Task goal: How many lines in the items contain the word "طلاق"? Reply with the number alone.

Given data:
------------------------------
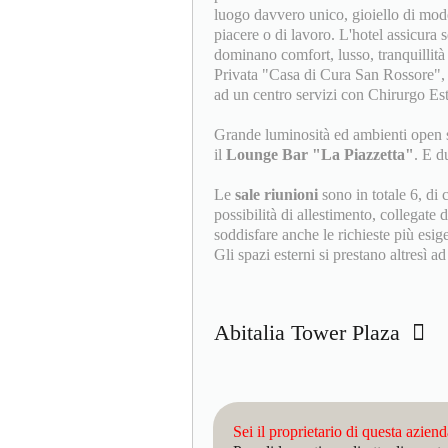
luogo davvero unico, gioiello di modern
piacere o di lavoro. L'hotel assicura s
dominano comfort, lusso, tranquillità 
Privata "Casa di Cura San Rossore", c
ad un centro servizi con Chirurgo Est
Grande luminosità ed ambienti open s
il
Lounge Bar "La Piazzetta"
. E d
Le
sale riunioni
sono in totale 6, di 
possibilità di allestimento, collegate
soddisfare anche le richieste più esige
Gli spazi esterni si prestano altresì ad
Abitalia Tower Plaza
Sei il proprietario di questa azien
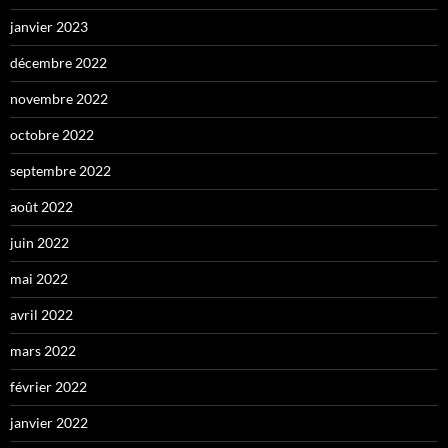
janvier 2023
décembre 2022
novembre 2022
octobre 2022
septembre 2022
août 2022
juin 2022
mai 2022
avril 2022
mars 2022
février 2022
janvier 2022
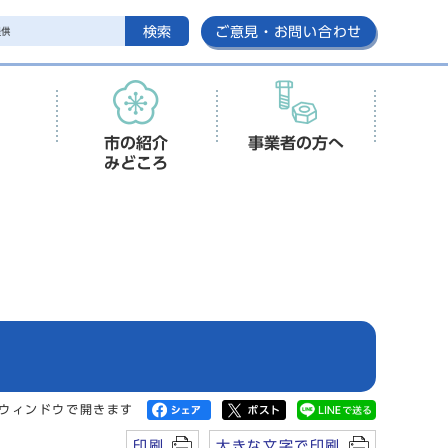
検索
ご意見・お問い合わせ
市の紹介
事業者の方へ
みどころ
ウィンドウで開きます
印刷
大きな文字で印刷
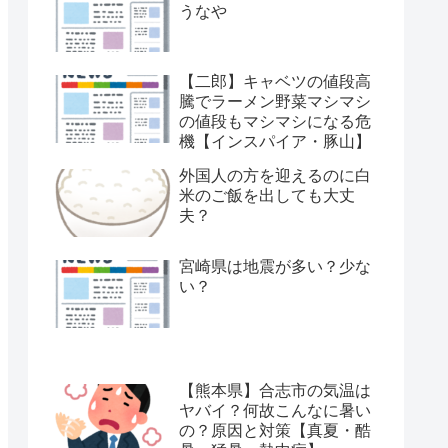
うなや
【二郎】キャベツの値段高
騰でラーメン野菜マシマシ
の値段もマシマシになる危
機【インスパイア・豚山】
外国人の方を迎えるのに白
米のご飯を出しても大丈
夫？
宮崎県は地震が多い？少な
い？
【熊本県】合志市の気温は
ヤバイ？何故こんなに暑い
の？原因と対策【真夏・酷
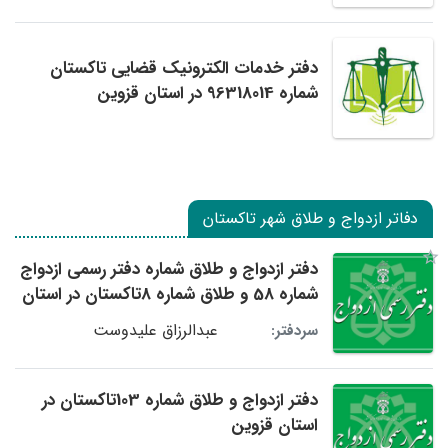
دفتر خدمات الکترونیک قضایی تاکستان
شماره 96318014 در استان قزوین
دفاتر ازدواج و طلاق شهر تاکستان
دفتر ازدواج و طلاق شماره دفتر رسمی ازدواج
شماره 58 و طلاق شماره 8تاکستان در استان
قزوین
عبدالرزاق علیدوست
سردفتر:
دفتر ازدواج و طلاق شماره 103تاکستان در
استان قزوین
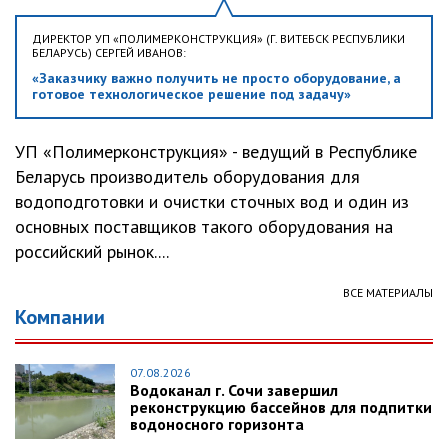
ДИРЕКТОР УП «ПОЛИМЕРКОНСТРУКЦИЯ» (Г. ВИТЕБСК РЕСПУБЛИКИ
БЕЛАРУСЬ) СЕРГЕЙ ИВАНОВ:
«Заказчику важно получить не просто оборудование, а
готовое технологическое решение под задачу»
УП «Полимерконструкция» - ведущий в Республике
Беларусь производитель оборудования для
водоподготовки и очистки сточных вод и один из
основных поставщиков такого оборудования на
российский рынок....
ВСЕ МАТЕРИАЛЫ
Компании
07.08.2026
Водоканал г. Сочи завершил
реконструкцию бассейнов для подпитки
водоносного горизонта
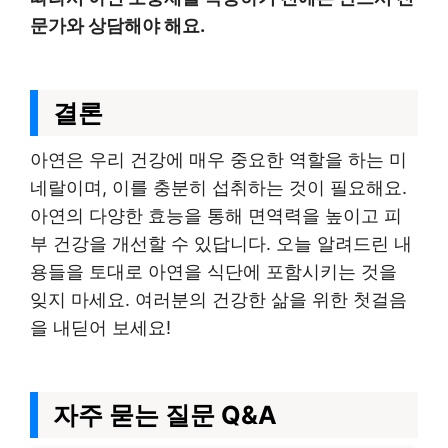
문가와 상담해야 해요.
결론
아연은 우리 건강에 매우 중요한 역할을 하는 미
네랄이며, 이를 충분히 섭취하는 것이 필요해요.
아연의 다양한 효능을 통해 면역력을 높이고 피
부 건강을 개선할 수 있답니다. 오늘 알려드린 내
용들을 토대로 아연을 식단에 포함시키는 것을
잊지 마세요. 여러분의 건강한 삶을 위한 첫걸음
을 내딛어 보세요!
자주 묻는 질문 Q&A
------------------------------
Exercise response: 4